## JOB
Reproduce every entry word for word.

## SUPPLIED DATA

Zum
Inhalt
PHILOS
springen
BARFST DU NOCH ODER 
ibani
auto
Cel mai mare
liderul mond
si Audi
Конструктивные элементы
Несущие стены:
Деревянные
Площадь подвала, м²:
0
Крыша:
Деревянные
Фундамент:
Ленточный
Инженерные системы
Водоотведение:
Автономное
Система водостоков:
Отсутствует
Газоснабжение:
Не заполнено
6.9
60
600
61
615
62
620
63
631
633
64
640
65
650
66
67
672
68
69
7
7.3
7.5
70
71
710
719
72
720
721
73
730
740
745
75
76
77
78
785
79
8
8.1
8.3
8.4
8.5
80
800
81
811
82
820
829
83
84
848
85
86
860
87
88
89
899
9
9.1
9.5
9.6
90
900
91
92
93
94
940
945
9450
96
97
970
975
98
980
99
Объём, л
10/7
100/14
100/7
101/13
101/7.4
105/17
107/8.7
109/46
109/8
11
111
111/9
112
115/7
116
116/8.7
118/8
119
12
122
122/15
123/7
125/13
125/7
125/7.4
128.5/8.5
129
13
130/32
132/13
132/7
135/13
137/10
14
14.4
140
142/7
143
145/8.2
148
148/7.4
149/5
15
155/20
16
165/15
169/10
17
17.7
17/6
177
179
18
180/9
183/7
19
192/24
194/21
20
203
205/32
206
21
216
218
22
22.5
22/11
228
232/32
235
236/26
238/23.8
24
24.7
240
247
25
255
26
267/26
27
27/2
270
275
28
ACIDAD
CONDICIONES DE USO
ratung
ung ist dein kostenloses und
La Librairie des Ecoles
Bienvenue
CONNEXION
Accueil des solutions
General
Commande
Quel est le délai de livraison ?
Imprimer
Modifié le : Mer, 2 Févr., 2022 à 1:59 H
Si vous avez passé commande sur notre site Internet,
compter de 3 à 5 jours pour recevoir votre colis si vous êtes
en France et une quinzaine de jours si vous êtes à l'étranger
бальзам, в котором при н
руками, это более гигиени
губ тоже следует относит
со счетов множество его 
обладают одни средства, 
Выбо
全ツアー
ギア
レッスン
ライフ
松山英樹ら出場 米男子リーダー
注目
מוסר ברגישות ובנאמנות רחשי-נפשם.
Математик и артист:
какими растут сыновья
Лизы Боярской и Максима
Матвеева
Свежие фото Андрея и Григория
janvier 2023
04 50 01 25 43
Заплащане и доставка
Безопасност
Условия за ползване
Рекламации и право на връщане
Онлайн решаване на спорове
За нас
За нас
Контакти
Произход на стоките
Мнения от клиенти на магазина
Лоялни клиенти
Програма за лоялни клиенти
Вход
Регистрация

## WRITTEN ANSWER
Zum
Inhalt
PHILOS
springen
BARFST DU NOCH ODER 
ibani
auto
Cel mai mare
liderul mond
si Audi
Конструктивные элементы
Несущие стены:
Деревянные
Площадь подвала, м²:
0
Крыша:
Деревянные
Фундамент:
Ленточный
Инженерные системы
Водоотведение:
Автономное
Система водостоков:
Отсутствует
Газоснабжение:
Не заполнено
6.9
60
600
61
615
62
620
63
631
633
64
640
65
650
66
67
672
68
69
7
7.3
7.5
70
71
710
719
72
720
721
73
730
740
745
75
76
77
78
785
79
8
8.1
8.3
8.4
8.5
80
800
81
811
82
820
829
83
84
848
85
86
860
87
88
89
899
9
9.1
9.5
9.6
90
900
91
92
93
94
940
945
9450
96
97
970
975
98
980
99
Объём, л
10/7
100/14
100/7
101/13
101/7.4
105/17
107/8.7
109/46
109/8
11
111
111/9
112
115/7
116
116/8.7
118/8
119
12
122
122/15
123/7
125/13
125/7
125/7.4
128.5/8.5
129
13
130/32
132/13
132/7
135/13
137/10
14
14.4
140
142/7
143
145/8.2
148
148/7.4
149/5
15
155/20
16
165/15
169/10
17
17.7
17/6
177
179
18
180/9
183/7
19
192/24
194/21
20
203
205/32
206
21
216
218
22
22.5
22/11
228
232/32
235
236/26
238/23.8
24
24.7
240
247
25
255
26
267/26
27
27/2
270
275
28
ACIDAD
CONDICIONES DE USO
ratung
ung ist dein kostenloses und
La Librairie des Ecoles
Bienvenue
CONNEXION
Accueil des solutions
General
Commande
Quel est le délai de livraison ?
Imprimer
Modifié le : Mer, 2 Févr., 2022 à 1:59 H
Si vous avez passé commande sur notre site Internet,
compter de 3 à 5 jours pour recevoir votre colis si vous êtes
en France et une quinzaine de jours si vous êtes à l'étranger
бальзам, в котором при н
руками, это более гигиени
губ тоже следует относит
со счетов множество его 
обладают одни средства, 
Выбо
全ツアー
ギア
レッスン
ライフ
松山英樹ら出場 米男子リーダー
注目
מוסר ברגישות ובנאמנות רחשי-נפשם.
Математик и артист:
какими растут сыновья
Лизы Боярской и Максима
Матвеева
Свежие фото Андрея и Григория
janvier 2023
04 50 01 25 43
Заплащане и доставка
Безопасност
Условия за ползване
Рекламации и право на връщане
Онлайн решаване на спорове
За нас
За нас
Контакти
Произход на стоките
Мнения от клиенти на магазина
Лоялни клиенти
Програма за лоялни клиенти
Вход
Регистрация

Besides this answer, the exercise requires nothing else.